Kanola, ayçiçeği, aspir gibi yağ bitkilerini eken çiftçi, hasadının yüzde 10’undan elde ettiği yağ ile traktörünü çalıştırabiliyor. Tabii bunun için önce traktöre yeni bir yağ deposu ve yakıt kiti eklenmesi gerekiyor.
Tarımda güzel şeyler de oluyor. Topluluk destekli tarım modeliyle kurulan çiftliklerde, adeta devrim niteliğinde gelişmeler yaşanıyor. Eğitimli, dünyayı takip eden ve toprağa bilimsel yaklaşan ‘şehirli çiftçiler’, gittikleri köylerde büyük bir dönüşüme öncü oluyor. Bunun en güzel örneği de Güneşköy Kooperatifi. ODTÜ Kimya Bölümü’nden Prof. Ali Gökmen ve eşi Prof. İnci Gökmen’in Kırıkkale’de kurduğu kooperatif, köyü hem organik tarımla hem de biyoyakıtla tanıştırmış. Biyoyakıt projesi, çiftçinin en önemli gider kalemi olan akaryakıt bağımlılığını tamamen ortadan kaldırabilecek bir çalışma. Türkiye’de ilk kez Kırıkkale’nin Yahşiyan ilçesi Hisarköy’de denenmiş.

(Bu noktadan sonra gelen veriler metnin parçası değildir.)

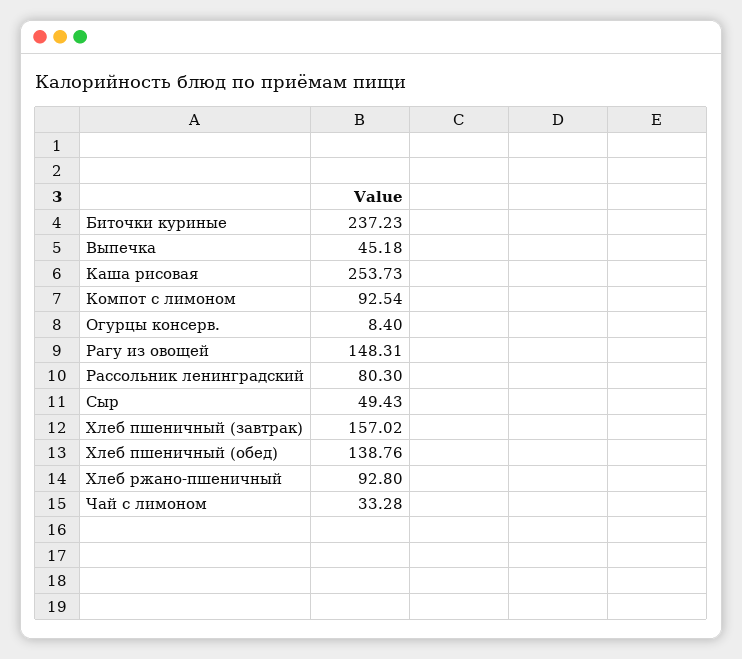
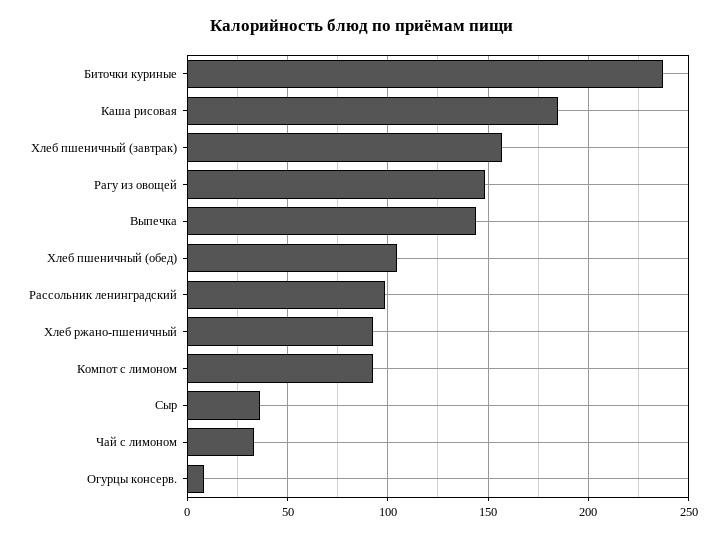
  {
    "Биточки куриные": 237.23,
-   "Выпечка": 45.18,
+   "Выпечка": 145,
-   "Каша рисовая": 253.73,
+   "Каша рисовая": 185,
    "Компот с лимоном": 92.54,
    "Огурцы консерв.": 8.4,
    "Рагу из овощей": 148.31,
-   "Рассольник ленинградский": 80.3,
+   "Рассольник ленинградский": 100,
-   "Сыр": 49.43,
+   "Сыр": 35,
    "Хлеб пшеничный (завтрак)": 157.02,
-   "Хлеб пшеничный (обед)": 138.76,
+   "Хлеб пшеничный (обед)": 105,
    "Хлеб ржано-пшеничный": 92.8,
    "Чай с лимоном": 33.28
  }

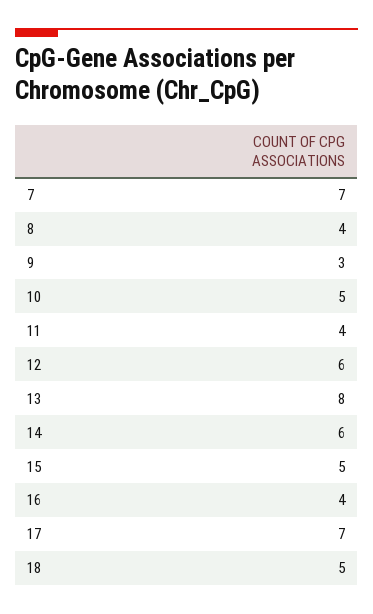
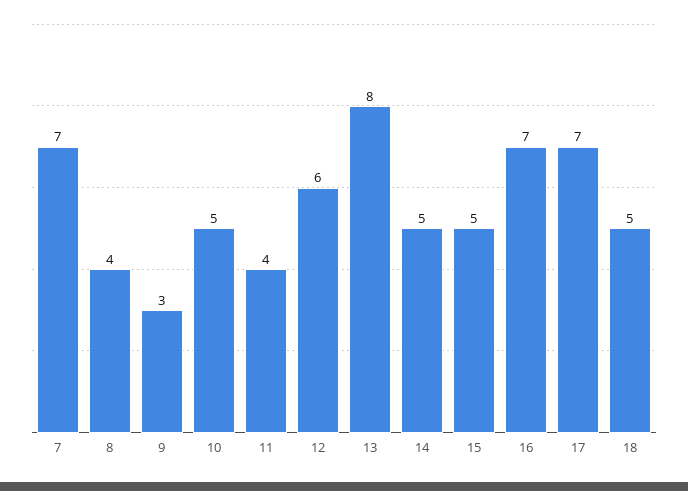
  {
    "7": 7,
    "8": 4,
    "9": 3,
    "10": 5,
    "11": 4,
    "12": 6,
    "13": 8,
-   "14": 6,
+   "14": 5,
    "15": 5,
-   "16": 4,
+   "16": 7,
    "17": 7,
    "18": 5
  }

Biyoyakıt teknolojisini keşfetmiş
Projeyi tasarlayan da Güneşköy Kooperatifi’nin üyeleri. Prof. Dr. Ali Gökmen, dahil oldukları Küresel Ekoköyler Ağı’nın (GEN) Almanya’daki toplantısında biyoyakıt teknolojisini keşfetmiş. Sonra da bunu Birleşmiş Milletler’in verdiği fon desteği ve Türk Traktör’ün sağladığı bir araçla Hisarköy’e taşımış. Projenin temeli, çiftçinin kendi yakıtını üretebilmesine dayanıyor. Yakıt da yağ bitkileri.. Kanola, ayçiçeği, aspir gibi yağ bitkilerini eken çiftçi, hasadının yüzde 10’undan elde ettiği yağ ile traktörünü çalıştırabiliyor. Tabii bunun için önce traktöre yeni bir yağ deposu ve yakıt kiti eklenmesi gerekiyor. Traktör, ilk birkaç dakika dizelle çalışırken, bir süre sonra diğer depoda ısınan yağ yakıt olarak devreye giriyor ve traktörü aynı kapasiteyle çalıştırmaya devam ediyor. Güneşköy’ün traktörünü soframızdaki yağ ile çalıştıran Ali Hoca, “Sistemin testlerini de yaptık. Biyoyakıtın güç verimi dizelle çok yakın. Traktörün işleyiş ve çekişinde hiçbir kayıp yaşanmıyor” diyor. Ancak gıda olarak kullandığımız yağ fiyatının, dizelden daha yüksek olması projenin yaygınlaşmasını de engellemiş. Zaten Ali Hoca da, amaçlarının çiftçiye kendi kendine yetebileceğini göstermek olduğunu, gıdanın yakıta dönüşmesini amaçlamadıklarını söylüyor.
Güneşköy, bölgede sadece teknolojik uyanışa vesile olmamış. Ekolojik dönüşüm de yaratmış. İnci Hoca, organik tarımla tanışan bazı Hisarköylülerin artık kimyasal gübre ve pestisit kullanmayı bıraktığını ve temiz üretime geçtiğini anlatıyor: “Köyden birkaç çiftçi bizim arazide çalıştı. Başta ‘Burada tarım olmaz, ürün alınmaz’ diyorlardı. Şimdi birlikte çalıştığımız 2 çiftçi organik tarıma döndü. Son derece mutlular. Onlar emeklerinin karşılığını alıyor, şehirliler de çocuklarına temiz gıda yediriyor. Maalesef ekonomik nedenlerle köyler tükenmekte. İşsizlik bizi üzüyor, özellikle de genç işsizlik. Gençlere farklı bir olanak sunmak için kooperatif çalışmalarına okuldaki gençleri de katıyoruz. Küçük çiftçiliğin mümkün olduğunu görüyorlar. Topluluk Destekli Tarım bizim ana hedefimiz. Hasat dönemleri her hafta bir torba sebzeyi destekçilerimize gönderiyoruz. Arazimize pestisitleri hiçbir şekilde sokmadık. Gençler, temiz bir şekilde tarımın yapılabildiğini görüyor. Otları elleriyle yolarken, zararlılarla doğal yöntemlerle nasıl mücedele edildiğine de tanıklık ediyorlar.”